_WORK TO BE COMPLETED:_
From the data below, set down exactly the lines between the one holding "parfaitement notre métier." and the one holding "demande. Bénéficier de", inclusive, and no others.

________________

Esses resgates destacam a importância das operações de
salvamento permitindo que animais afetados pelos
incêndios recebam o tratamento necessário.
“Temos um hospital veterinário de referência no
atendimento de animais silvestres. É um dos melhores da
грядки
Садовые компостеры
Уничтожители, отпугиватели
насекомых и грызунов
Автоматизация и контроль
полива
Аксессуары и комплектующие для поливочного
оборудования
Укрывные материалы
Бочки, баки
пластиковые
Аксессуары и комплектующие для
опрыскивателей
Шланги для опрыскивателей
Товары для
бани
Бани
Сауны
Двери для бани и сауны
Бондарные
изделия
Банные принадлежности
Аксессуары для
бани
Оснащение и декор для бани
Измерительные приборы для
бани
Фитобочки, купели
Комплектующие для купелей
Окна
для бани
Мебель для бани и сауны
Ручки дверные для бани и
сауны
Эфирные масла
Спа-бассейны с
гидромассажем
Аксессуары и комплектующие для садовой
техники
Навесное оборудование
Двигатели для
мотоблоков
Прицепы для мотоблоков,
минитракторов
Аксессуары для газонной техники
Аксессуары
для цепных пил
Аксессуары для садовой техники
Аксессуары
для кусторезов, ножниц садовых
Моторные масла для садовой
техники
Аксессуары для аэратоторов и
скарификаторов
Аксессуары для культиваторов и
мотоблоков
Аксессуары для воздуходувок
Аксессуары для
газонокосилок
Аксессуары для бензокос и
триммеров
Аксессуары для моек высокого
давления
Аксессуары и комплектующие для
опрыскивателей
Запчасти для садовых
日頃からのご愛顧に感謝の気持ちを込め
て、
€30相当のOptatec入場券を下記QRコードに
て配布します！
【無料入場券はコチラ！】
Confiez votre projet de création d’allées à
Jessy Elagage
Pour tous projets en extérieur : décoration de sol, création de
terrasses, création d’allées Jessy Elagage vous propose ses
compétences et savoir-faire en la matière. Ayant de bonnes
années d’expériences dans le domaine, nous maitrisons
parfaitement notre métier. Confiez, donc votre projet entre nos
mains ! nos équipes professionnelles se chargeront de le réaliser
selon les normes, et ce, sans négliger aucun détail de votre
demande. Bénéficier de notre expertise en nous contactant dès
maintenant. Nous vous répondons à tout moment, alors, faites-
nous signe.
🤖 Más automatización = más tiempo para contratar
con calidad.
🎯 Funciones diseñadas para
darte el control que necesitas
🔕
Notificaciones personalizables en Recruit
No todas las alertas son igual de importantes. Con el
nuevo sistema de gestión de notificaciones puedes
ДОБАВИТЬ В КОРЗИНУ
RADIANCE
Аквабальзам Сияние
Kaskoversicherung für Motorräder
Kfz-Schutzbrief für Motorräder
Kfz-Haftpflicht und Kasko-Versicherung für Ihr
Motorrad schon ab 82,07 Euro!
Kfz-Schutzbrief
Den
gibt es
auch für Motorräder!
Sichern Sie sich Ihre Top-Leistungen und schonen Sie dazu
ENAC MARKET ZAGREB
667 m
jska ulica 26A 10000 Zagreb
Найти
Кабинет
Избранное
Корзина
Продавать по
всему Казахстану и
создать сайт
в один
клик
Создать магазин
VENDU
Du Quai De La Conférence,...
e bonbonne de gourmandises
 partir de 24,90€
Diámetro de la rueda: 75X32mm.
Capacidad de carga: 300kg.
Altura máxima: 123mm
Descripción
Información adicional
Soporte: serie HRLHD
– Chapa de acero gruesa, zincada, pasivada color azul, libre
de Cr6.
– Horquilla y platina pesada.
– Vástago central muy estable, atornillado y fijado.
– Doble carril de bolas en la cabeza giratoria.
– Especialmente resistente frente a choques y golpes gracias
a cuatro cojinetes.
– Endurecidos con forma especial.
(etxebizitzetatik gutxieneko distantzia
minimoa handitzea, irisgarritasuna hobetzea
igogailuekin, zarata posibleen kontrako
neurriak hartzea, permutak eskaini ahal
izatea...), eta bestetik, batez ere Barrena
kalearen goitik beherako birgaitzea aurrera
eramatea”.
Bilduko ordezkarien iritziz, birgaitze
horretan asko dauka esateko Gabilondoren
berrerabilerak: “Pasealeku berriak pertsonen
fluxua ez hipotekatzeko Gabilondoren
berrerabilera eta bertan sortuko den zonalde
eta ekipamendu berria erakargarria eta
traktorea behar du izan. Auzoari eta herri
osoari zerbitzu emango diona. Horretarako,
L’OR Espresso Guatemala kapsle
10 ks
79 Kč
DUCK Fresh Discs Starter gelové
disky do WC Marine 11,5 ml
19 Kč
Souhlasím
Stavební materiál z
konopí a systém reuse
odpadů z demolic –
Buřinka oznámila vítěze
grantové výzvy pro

________________

_TASK ANSWER:_
parfaitement notre métier. Confiez, donc votre projet entre nos
mains ! nos équipes professionnelles se chargeront de le réaliser
selon les normes, et ce, sans négliger aucun détail de votre
demande. Bénéficier de notre expertise en nous contactant dès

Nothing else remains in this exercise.